Introduction: Cheap, Easy, Anyone Can DIY Mirror Frame!
Ok so there are about a thousand different tutorials online for DIY mirror frames so naturally, I decided to write a quick Instructable for mine. My house had the standard builder mirrors and I wanted to jazz them up a bit without spending a fortune. I wanted to write this up mainly because this project is so simple ANYONE can make these frames with no experience, about $15, and a couple of hours. You do need a few supplies...
1. Trim / Moulding - whatever you want here, I used these (I was super lazy and liked that they were already finished)
2. Liquid Nails All Surface - as pictured
3. Caulk Gun - for easy dispensing of the liquid nails
4. Mitre Saw - I have a powered mitre saw but this trim is thin enough you could easily hand saw it with a mitre box + hand saw
5. A level - any will do, the smaller the better
6. Painter's Tape
7. Dremel with sanding attachment (Optional) - as pictured I used this to route out a small space for the mirror clamps.
Step 1: Measure and Cut
You know the old adage...measure twice, cut once! If you do it right, most standard bathroom mirrors can be entirely framed with just two pieces of 8' trim (including the one I linked in the previous step). Measure from the outside to the outside of the mirror and then cut the outside of the angle to that length. My standard mirror size was 30" wide by 36" tall.

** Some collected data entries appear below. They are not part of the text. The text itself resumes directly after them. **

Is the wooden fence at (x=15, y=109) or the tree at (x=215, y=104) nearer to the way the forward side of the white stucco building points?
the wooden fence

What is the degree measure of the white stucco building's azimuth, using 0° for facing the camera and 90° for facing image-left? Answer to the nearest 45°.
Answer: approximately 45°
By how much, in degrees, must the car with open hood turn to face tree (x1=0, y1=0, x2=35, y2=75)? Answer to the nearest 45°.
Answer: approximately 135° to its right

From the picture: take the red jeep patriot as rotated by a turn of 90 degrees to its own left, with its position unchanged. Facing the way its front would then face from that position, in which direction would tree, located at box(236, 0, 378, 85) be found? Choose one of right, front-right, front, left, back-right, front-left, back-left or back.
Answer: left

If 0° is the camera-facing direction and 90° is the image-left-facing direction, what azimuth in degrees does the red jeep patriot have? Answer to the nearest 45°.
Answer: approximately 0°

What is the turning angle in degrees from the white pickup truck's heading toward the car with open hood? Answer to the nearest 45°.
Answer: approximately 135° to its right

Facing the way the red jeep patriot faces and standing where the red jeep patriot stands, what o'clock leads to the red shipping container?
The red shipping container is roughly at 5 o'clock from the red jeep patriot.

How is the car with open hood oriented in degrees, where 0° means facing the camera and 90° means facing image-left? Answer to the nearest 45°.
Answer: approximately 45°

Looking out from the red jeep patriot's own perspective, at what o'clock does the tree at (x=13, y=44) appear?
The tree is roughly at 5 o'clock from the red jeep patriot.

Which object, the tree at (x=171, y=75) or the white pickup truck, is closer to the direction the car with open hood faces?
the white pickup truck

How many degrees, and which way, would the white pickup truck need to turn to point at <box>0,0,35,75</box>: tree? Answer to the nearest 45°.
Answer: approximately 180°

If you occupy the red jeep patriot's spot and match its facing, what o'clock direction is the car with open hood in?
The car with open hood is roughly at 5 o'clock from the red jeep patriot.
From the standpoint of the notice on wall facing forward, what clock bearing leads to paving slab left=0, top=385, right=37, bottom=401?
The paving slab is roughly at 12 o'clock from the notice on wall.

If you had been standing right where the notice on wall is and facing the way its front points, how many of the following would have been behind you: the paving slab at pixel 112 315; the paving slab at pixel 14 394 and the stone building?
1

The first cut will be simply to mitre the trim. Naturally, when making a square frame, the easiest way is to set the mitre cut to 45 degrees. This also gives you straight seems (straight with respect to the corners of the mirror). There is one thing to remember when cutting the trim...it can only be cut ONE WAY. Unlike a 2x4 or similar piece of wood, the trim is thinner on one side than the other, meaning you cannot simply flip the piece of trim over. You will want the thin side on the INSIDE of the mirror so you will need to mitre the trim using BOTH mitre directions of 45 degrees. See the pictures demonstrating this with a power mitre saw.
Once you make the first, cut you will have the 45 degree edge. Measure from the very point of that edge and mark where the point on the other side would be. Rotate your direction of cut, and mitre the opposite side. Now you will have one piece of the frame.
At this point, you will note on your remaining trim, the angle is opposite of what is needed. You will need to perform another mitre cut to the opposite 45 degrees, essentially cutting off a triangle piece of trim. From there, simply measure, change to the opposite mitre angle, and cut again. At this point, you should have two pieces of cut trim that form have a frame as pictured!
Step 2: (Optional) Sand Space for Mirror Clamps
My mirrors, and many standard builder mirrors have small clamps holding them to the wall (see picture). In order for our frame to lay flat on the mirror you will need to cut out a small space for those clamps. I used a Dremel with the sanding attachment (as pictured in the first step) to accomplish this.
Simply measure from the edge of the mirrors where those clamps are (they are not necessarily in the same spaces with respect to the edge of the mirror on either side so be sure to measure them all), and mark the back of the trim. Then use your Dremel (or hand sander) to route out a space. See the included picture of the space routed out for the clamps. Most of the mirrors will have four clamps, two on top and two on bottom so you should only have to perform this action on the top and bottom pieces of the frame.
Step 3: Attach Frame to Mirror!
This is it...last step! Now that you have your frame pieces cut, its time to attach them to your mirror. Grab your level, liquid nails (in the caulk gun) and painters tape! Spread the liquid nails on the backside of the frame pieces in a wave pattern as pictured. Then, using the level, place the bottom piece of the frame on the mirror and ensure the bottom edge of the frame aligns with the bottom edge of the mirror. You can double check with the level.
Once you get that in place (the liquid nails should gently hold in place) wrap a piece or two of the painters tape as shown. Then, place the two sides, being careful to align them with the corners of the bottom piece as pictured. Finally, place the top piece.
NOTE: The liquid nails does not dry immediately but it does start to set within 10 minutes or so. I left my tape on for a few hours to ensure it was set.
That's it for the cheap, easy, DIY mirror frame!